Море было оживленным. Рыбацкие суда и челны, торговые корабли разного вида, размера. На пышном, богатом берегу южной Таврии дорогой служило море, и каждый второй мужчина называл себя моряком. Буря закрыла дорогу, и сегодня все спешили наверстать свое. У каждого были свои тропы. Рыбаки выходили на известные места, где, по многолетним приметам, сегодня могла быть рыба, завтра она уйдет на новое пастбище. Грузовые суда соображались с кратчайшим расстоянием, на море оно мерится не милями, а удобством ветра, течений. Местные суда ходили ближе к берегу, влево от пути херсонесской галеры. Правее галеры, в открытом море, прорезают пути из империи в Сурожское море и обратно. Сегодня там, с юга, не поднималось ни одного паруса. Из-за бури. Море только начинало успокаиваться, корабли с Босфора, из Синопа, из Трапезунда были еще далеко. Зато отстаивавшиеся в Сурожском проливе спешили уйти, принимая западный ветер косыми парусами и помогая себе веслами. Таких с галеры можно было сосчитать шесть. Два из них уже скатывались с выпуклости моря на юг, оставив взору мачты.

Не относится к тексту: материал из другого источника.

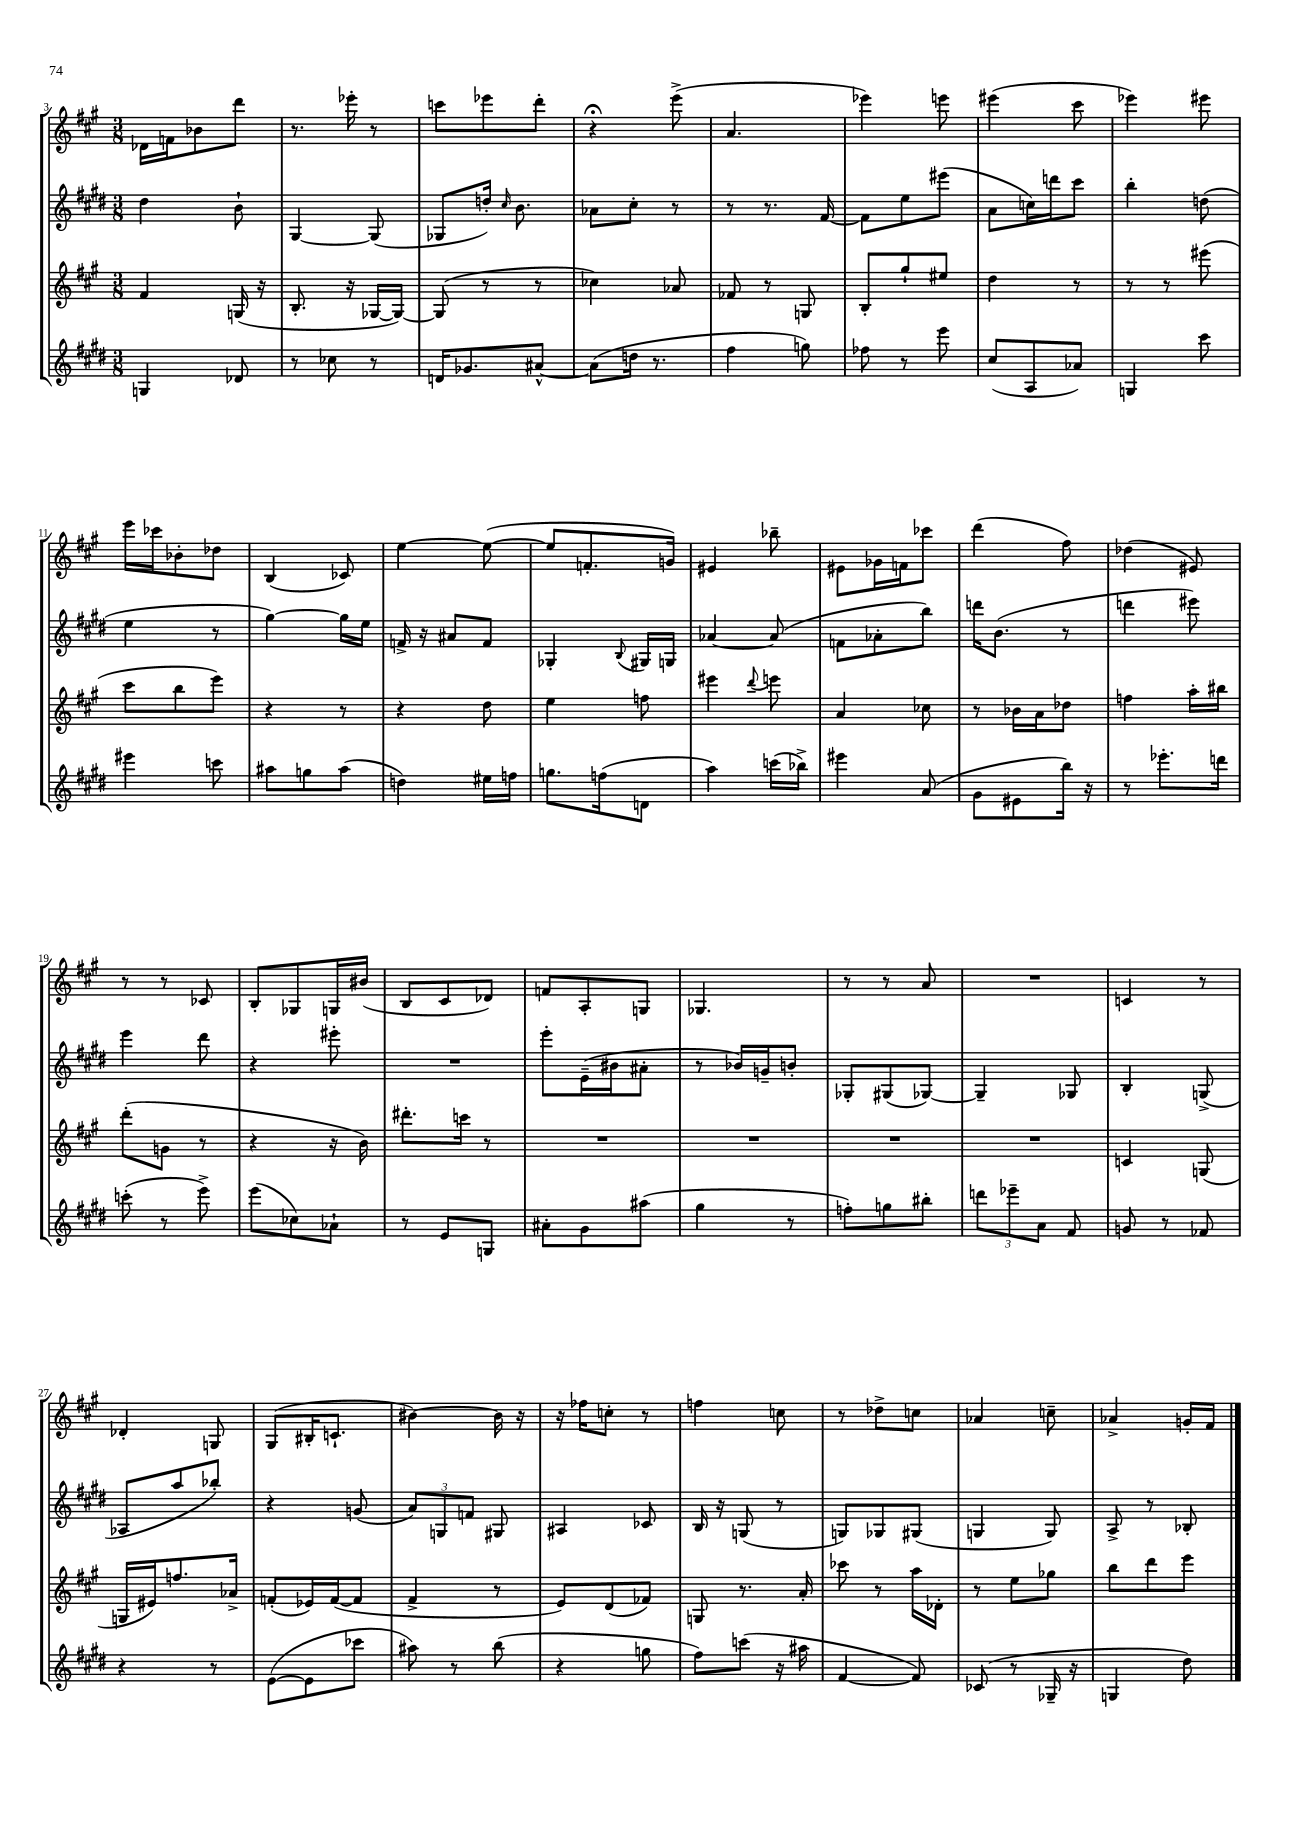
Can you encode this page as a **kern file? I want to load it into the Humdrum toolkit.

**kern	**kern	**kern	**kern
*staff4	*staff3	*staff2	*staff1
*clefG2	*clefG2	*clefG2	*clefG2
*k[f#c#g#d#]	*k[f#c#g#]	*k[f#c#g#d#]	*k[f#c#g#]
*M3/8	*M3/8	*M3/8	*M3/8
4G	4f#	4dd#	16d-
.	.	.	16f
.	.	.	8b-
8d-	(16G	8b`	8ddd
.	16r	.	.
=	=	=	=
8r	8.B'	[4G#	8.r
8cc-	.	.	.
.	16r	.	16eee-'
8r	[16G-	(8G#]	8r
.	16G-_)	.	.
=	=	=	=
16d	(8G-]	8G-	8ccc
8.g-	.	.	.
.	8r	16dd')	8eee-
.	.	16qqcc#	.
.	.	8.b	.
[8a#^^	8r	.	8ddd'
=	=	=	=
(8a#]	4cc-)	8a-	4r;
16dd	.	8cc#'	.
8.r	.	.	.
.	8a-	8r	(8eee^
=	=	=	=
4ff#	8f-	8r	4.a
.	8r	8.r	.
8gg)	8G	.	.
.	.	[16f#	.
=	=	=	=
8ff-	8B'	8f#]	4eee-)
8r	8gg#`	8ee	.
8eee	8ee#	(8eee#	8eee
=	=	=	=
(8cc#	4dd	8a	(4eee#
8A	.	16cc)	.
.	.	16ddd	.
8a-)	8r	8ccc#	8ccc#
=	=	=	=
4G	8r	4bb'	4eee-)
.	8r	.	.
8ccc#	(8eee#	(8dd	8eee#
=	=	=	=
4eee#	8ccc#	4ee	16eee
.	.	.	16ccc-
.	8bb	.	8b-'
8ccc	8eee)	8r	8dd-
=	=	=	=
8aa#	4r	[4gg#)	(4B
8gg	.	.	.
(8aa#	8r	16gg#]	8c-)
.	.	16ee	.
=	=	=	=
4dd)	4r	16f^	[4ee
.	.	16r	.
.	.	8a#	.
16ee#	8dd	8f	(8ee_
16ff	.	.	.
=	=	=	=
8.gg	4ee	4G-'	8ee]
.	.	.	8.f'
(16ff	.	.	.
.	.	8qqB	.
8d	8ff	16G#	.
.	.	16G	16g)
=	=	=	=
4aa)	4eee#	[4a-	4e#
.	8qqddd	.	.
(16ccc	8eee	(8a-]	8bb-~
16bb-^)	.	.	.
=	=	=	=
4eee#	4a	8f	8e#
.	.	8a-'	16g-
.	.	.	16f
(8a	8cc-	8bb)	8ccc-
=	=	=	=
8g#	8r	16ddd	(4ddd
.	.	(8.b	.
8e#	16b-	.	.
.	16a	.	.
16bb)	8dd-	8r	8ff#)
16r	.	.	.
=	=	=	=
8r	4ff	4ddd	(4dd-
8.eee-'	.	.	.
.	16aa'	8eee#)	8e#)
16ddd	16bb#	.	.
=	=	=	=
(8ccc'	(8ddd'	4eee	8r
8r	8g	.	8r
8eee^)	8r	8ddd#	8c-
=	=	=	=
(8eee	4r	4r	8B'
8cc-)	.	.	8G-
8a-`	16r	8eee#'	16G
.	16b)	.	(16b#
=	=	=	=
8r	8.ddd#'	4.r	8B
8e	.	.	8c#
.	16ccc	.	.
8G	8r	.	8d-)
=	=	=	=
8a#'	4.r	8eee'	8f
8g#	.	(16e~	8A'
.	.	16b#	.
(8aa#	.	8a#'	8G
=	=	=	=
4gg#	4.r	8r	4.G-
.	.	16b-)	.
.	.	16g~	.
8r	.	8b'	.
=	=	=	=
8ff')	4.r	8G-'	8r
8gg	.	(8G#	8r
8bb#'	.	[8G-)	8a
=	=	=	=
12ddd	4.r	4G-~]	4.r
12eee-~	.	.	.
12a	.	.	.
8f#	.	8G-	.
=	=	=	=
8g	4c	4B'	4c
8r	.	.	.
8f-	(8G	(8G^	8r
=	=	=	=
4r	16G	8A-	4d-'
.	16e#)	.	.
.	8.ff	8aa	.
8r	.	8bb-')	8G
.	16a-^	.	.
=	=	=	=
([8e	(8f'	4r	(8G#
8e]	16e-)	.	16B#'
.	([16f	.	8.c`
8ccc-	8f]	(8g	.
=	=	=	=
8aa#)	4f#^	12a)	[4b#)
.	.	12G	.
8r	.	.	.
.	.	12f	.
(8bb	8r	8G#	16b#]
.	.	.	16r
=	=	=	=
4r	8e)	4A#	16r
.	.	.	16ff-
.	(8d	.	8cc'
8gg	8f-)	8c-	8r
=	=	=	=
8ff#)	8G	16B	4ff
.	.	16r	.
(8ccc	8.r	(8G	.
16r	.	8r	8cc
16aa#	16a'	.	.
=	=	=	=
[4f#	8ccc-	8G)	8r
.	8r	8G-	8dd-^
8f#])	16aa	(8G#	8cc
.	16d-'	.	.
=	=	=	=
(8c-	8r	4G	4a-
8r	8ee	.	.
16G-~	8gg-	8G)	8cc~
16r	.	.	.
=	=	=	=
4G	8bb	8A^	4a-^
.	8ddd	8r	.
8dd#)	8eee	8B-'	16g'
.	.	.	16f#
==	==	==	==
*-	*-	*-	*-
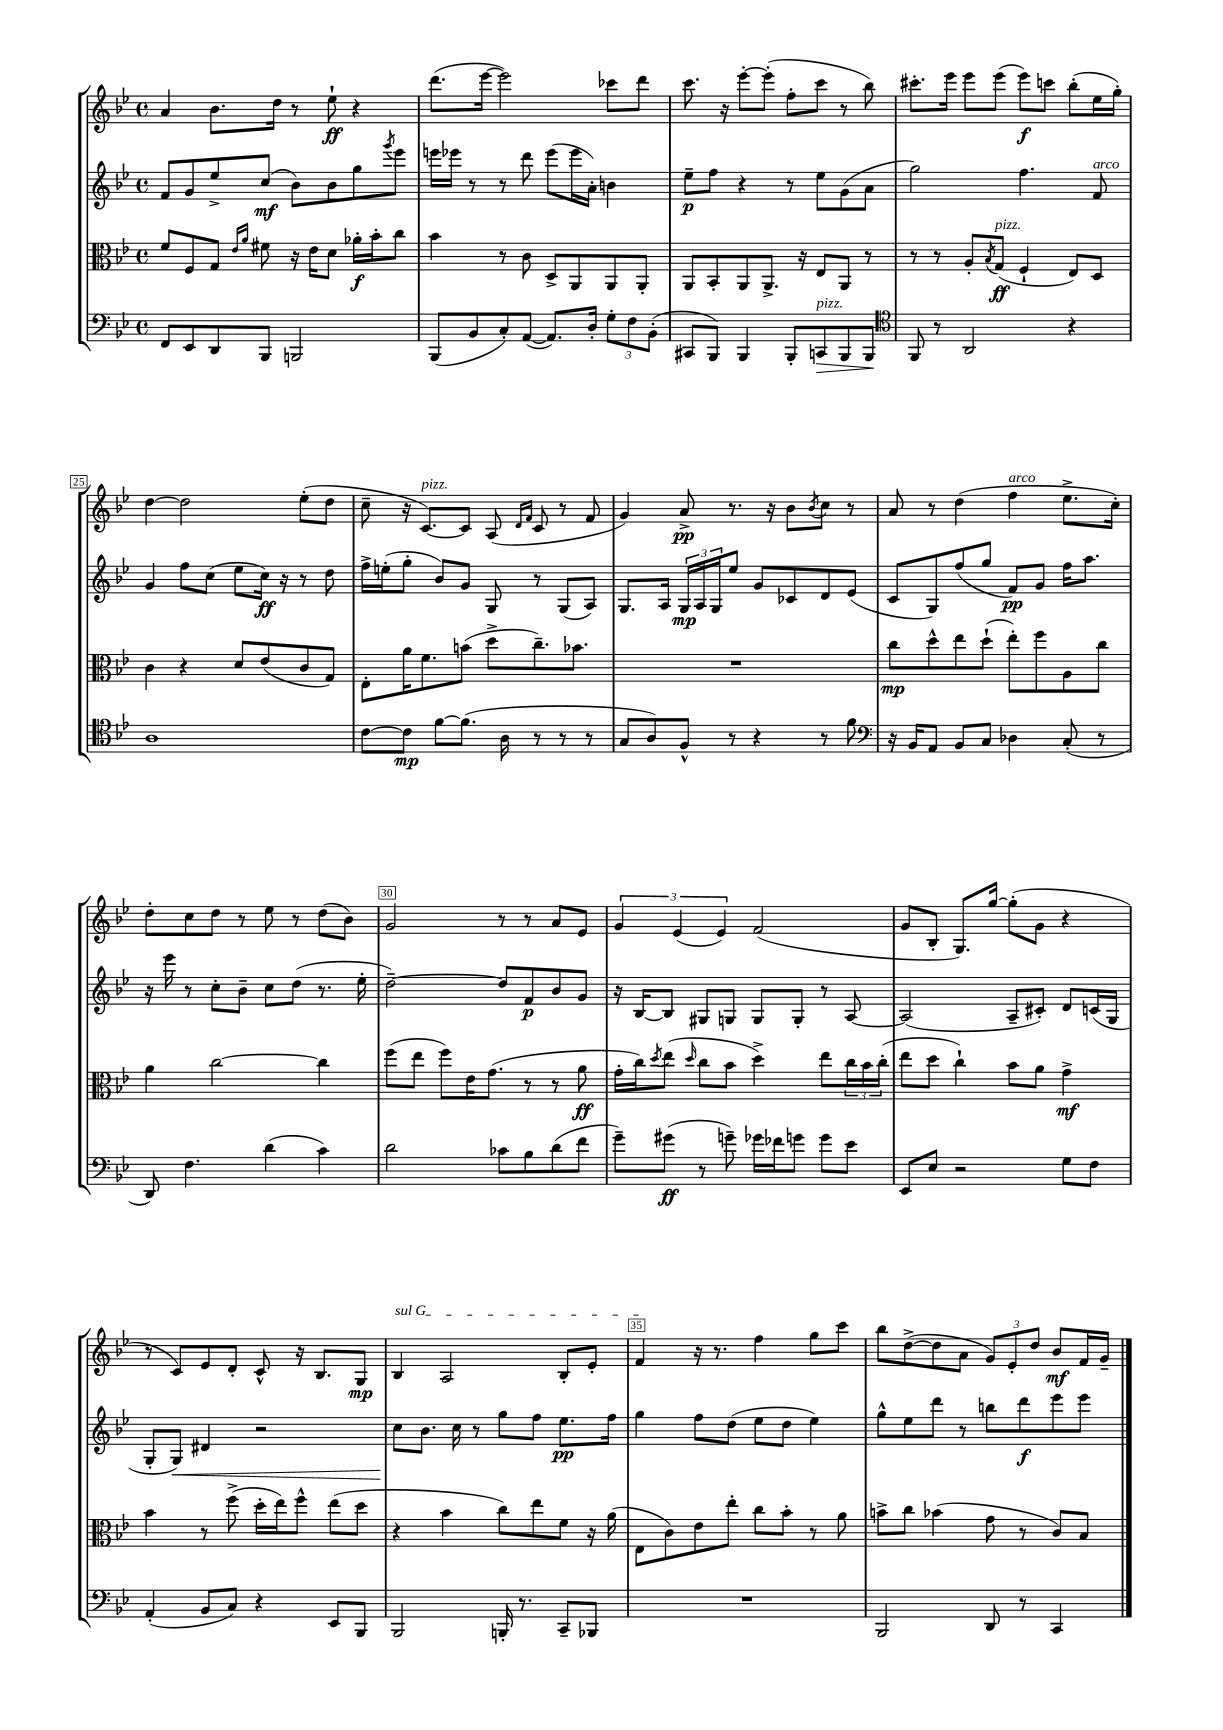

К вечеру галера поравнялась с Сурожским мысом, и с кормы стал виден огонь маяка, зажегшийся на конце мыса. Ветер упал. Гребцы охотно сели на весла, они спали весь День по так называемому праву ветра.

Медленно-медленно, как кажется ночью, Сурожский маяк уплывал за корму.

Проложив путь по звездам, кормчий поставил за себя помощника и лег спать рядом с кормилом руля.

Гребцы мерно работали, привычно дремля под ритмичный, тихий счет старшего:

– А-а! А-ха!

По левой руке появился огонек, не ярче отблеска света в кошачьем глазу. Сообразив время по звездам, помощник кормчего узнал, что галера прошла мимо узости Таврии, Имперские владения кончились. Маяк горел на Соленом мысу. Им завершается глубокая впадина, которой Русское море входит в Таврию. С севера подобной впадиной врезалось Сурожское море. Русские считают в узком месте двадцать три версты от моря до моря. Это их граница с империей.

Соленомысский маяк утонул в темноте, и помощник кормчего повернул галеру на пол-оборота к северу. Капли с весел падали в прошлое.

Вот впереди показался такой же кошачий глаз – маяк на мысу у входа в Сурожский пролив. Здесь поворачивают вправо, чтобы не врезаться в берег.

Входной маяк Сурожского пролива встал на левой руке, и помощник разбудил кормчего. Небо чуть-чуть бледнело.

Ночь за рулем утомляет вдвое больше, чем день. День на море воспет поэтами, благословлена ими и ночь – начало ее до часа, когда все, и поэты, отправляются спать.

Настоящая ночь, когда все спят, кроме тебя, постигнута в молчании, награждена молчаньем – оно есть настоящая слава.

Человек уменьшается, море делается грандиознее неба, и бездна живет своей жизнью, и темное в темном становится сильнее, и не знаешь, кто там плеснул – рыба или чудовище со змеиной головой. Дневные насмешники ночью молятся, если умеют. И гребцы гребут, гребут, и кормчий ведет галеру, не уклоняясь с дороги. Может быть, потому, что море не лес, что нельзя, бросив корабль, в страхе залезть на дерево? Или потому, что нужно жить, кормить себя и своих? Может быть… Море – как жизнь: никуда не уйдешь.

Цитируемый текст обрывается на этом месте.